根據地層關係和出土物,考古專家將這批酒坊遺址的年代推斷為清代到民國時期,其中大曲窖是清代早期。同時,考古專家在這次遺址的部分區域還發現了宋、元、明、清至現代的連續堆積地層,科學地證實了劍南春酒文化的千年歷史延綿。
全程參與酒坊遺址考古發掘的綿竹文管所所長寧志奇透露,800平方米的發掘,相對1.2萬平方米的遺址總分布只是“冰山一角”,隨著發掘工作的繼續,劍南春酒坊遺址的年代可能會越往後越久遠,他預言“不知道還有多少驚喜藏在那塊神奇的地底下”。
因“新意”擊敗周公廟
這次權威評選,國內共有22個“重量級”考古發現參選,此前最受傳媒追捧的陝西岐山周公廟遺址,因考古發掘仍需時日而扼腕惜敗,競爭之激烈可見一斑。
劍南春“天益老號”酒坊遺址入選,出乎意料,也在意中。談到它當選的理由及學術價值,中國考古學會理事長徐苹芳指出,劍南春“天益老號”酒坊遺址主要體現了兩個重要特色:一是它展現了傳統釀酒工藝的一個完整流程;二是遺址整條街“前店後廠”的格局完整清晰,全面反映了清末民初時期,綿竹這樣一個獨具特色的手工業城市的經濟狀況,這在以政治中心為主要特徵的中國古代城市裡是很罕見的,很有新意。
徐苹芳口中的這種“新意”,或許正預示著中國考古學研究的新領域、新方向。縱觀前14屆“中國十大考古新發現”的評選結果,“以年代取勝”幾乎成了評選的一條金科玉律,歷史越古老越有價值,次次公布總以歷史年代為序,而且入選的幾乎都是“中國古代農業社會”的考古項目,如上屆入選的商代甲骨文、黃河故道的漢代圖景、山西襄汾市陶寺史前城址等等。但本屆劍南春“天益老號”酒坊遺址,以清朝至民國初年的“工業考古”項目擊敗了歷史久遠的周公廟遺址而入選,無疑是打破了“常規”,開了一個極好的先河。
評選活動有三個標準,即考古發現是否真實的具有“文化價值”、“歷史價值”和“科學價值”。
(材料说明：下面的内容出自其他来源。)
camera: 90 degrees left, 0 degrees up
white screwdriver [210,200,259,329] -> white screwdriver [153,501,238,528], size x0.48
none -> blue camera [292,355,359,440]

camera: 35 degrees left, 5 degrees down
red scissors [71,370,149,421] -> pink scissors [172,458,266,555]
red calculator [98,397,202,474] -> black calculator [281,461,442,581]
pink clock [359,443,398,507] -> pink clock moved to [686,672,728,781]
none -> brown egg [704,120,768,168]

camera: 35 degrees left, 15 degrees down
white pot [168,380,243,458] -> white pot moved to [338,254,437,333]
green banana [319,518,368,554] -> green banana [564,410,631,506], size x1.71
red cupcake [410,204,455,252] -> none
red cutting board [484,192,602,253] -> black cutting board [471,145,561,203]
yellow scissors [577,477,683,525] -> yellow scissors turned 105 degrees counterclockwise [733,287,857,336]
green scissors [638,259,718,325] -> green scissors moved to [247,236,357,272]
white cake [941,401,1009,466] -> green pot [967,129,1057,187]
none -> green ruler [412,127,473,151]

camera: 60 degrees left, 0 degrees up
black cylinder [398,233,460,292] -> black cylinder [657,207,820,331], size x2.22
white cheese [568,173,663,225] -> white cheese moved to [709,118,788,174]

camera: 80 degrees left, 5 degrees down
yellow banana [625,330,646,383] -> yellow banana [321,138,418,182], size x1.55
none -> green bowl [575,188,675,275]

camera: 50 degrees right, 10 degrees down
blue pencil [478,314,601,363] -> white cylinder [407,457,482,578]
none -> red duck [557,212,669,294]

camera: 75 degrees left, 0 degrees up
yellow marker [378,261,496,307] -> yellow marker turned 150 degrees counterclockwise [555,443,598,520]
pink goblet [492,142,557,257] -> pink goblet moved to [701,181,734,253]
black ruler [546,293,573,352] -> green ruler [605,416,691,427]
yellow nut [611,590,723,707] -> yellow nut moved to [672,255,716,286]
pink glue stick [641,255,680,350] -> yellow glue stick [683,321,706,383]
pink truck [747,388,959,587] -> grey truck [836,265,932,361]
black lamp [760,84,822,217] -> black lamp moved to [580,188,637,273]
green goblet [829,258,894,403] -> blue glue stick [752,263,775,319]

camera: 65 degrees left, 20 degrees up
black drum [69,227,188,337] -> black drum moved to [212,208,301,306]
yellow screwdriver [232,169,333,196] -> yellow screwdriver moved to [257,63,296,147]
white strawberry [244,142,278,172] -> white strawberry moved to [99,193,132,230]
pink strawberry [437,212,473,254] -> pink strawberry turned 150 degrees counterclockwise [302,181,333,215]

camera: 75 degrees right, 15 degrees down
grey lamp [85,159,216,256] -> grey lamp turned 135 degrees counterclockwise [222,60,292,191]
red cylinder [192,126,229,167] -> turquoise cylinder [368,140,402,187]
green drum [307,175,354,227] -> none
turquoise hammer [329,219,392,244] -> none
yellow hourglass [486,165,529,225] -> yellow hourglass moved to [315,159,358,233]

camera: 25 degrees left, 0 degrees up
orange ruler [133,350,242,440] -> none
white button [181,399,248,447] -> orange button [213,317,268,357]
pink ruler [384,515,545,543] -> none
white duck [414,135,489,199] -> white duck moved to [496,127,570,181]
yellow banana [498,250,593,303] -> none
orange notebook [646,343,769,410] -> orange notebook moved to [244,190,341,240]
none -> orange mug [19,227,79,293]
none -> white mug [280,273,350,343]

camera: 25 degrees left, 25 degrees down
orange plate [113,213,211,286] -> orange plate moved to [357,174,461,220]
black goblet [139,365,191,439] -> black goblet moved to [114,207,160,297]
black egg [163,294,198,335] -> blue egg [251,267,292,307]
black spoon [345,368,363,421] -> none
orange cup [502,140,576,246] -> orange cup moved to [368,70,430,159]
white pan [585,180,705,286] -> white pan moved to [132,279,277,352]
劍南春“天益老號”酒坊遺址最有新意的“科學價值”,就在於它恰好是清朝末年至民國初年,即中國社會由傳統農業社會向近代工業社會過渡這一特定歷史“轉型期”的典型代表和實物載體。
以前,“以年代取勝”是評價考古活動的金科玉律。如今,“中國十大考古新發現”越來越注重向大眾介紹具有里程碑性質和文化標誌意義的考古大發現,不僅注重文化價值、歷史價值、科學價值等三大價值,尤其注重“新內容”和“新材料”。劍南春“天益老號”酒坊遺址的入選,無疑標誌著“工業考古”這一新內容、新材料的注入,並且預示著中國考古界對近代工業社會考古項目的日趨關注。這種評選視野的拓寬,對於中國當代考古界、對於整箇中國社會來說都具有非凡的意義。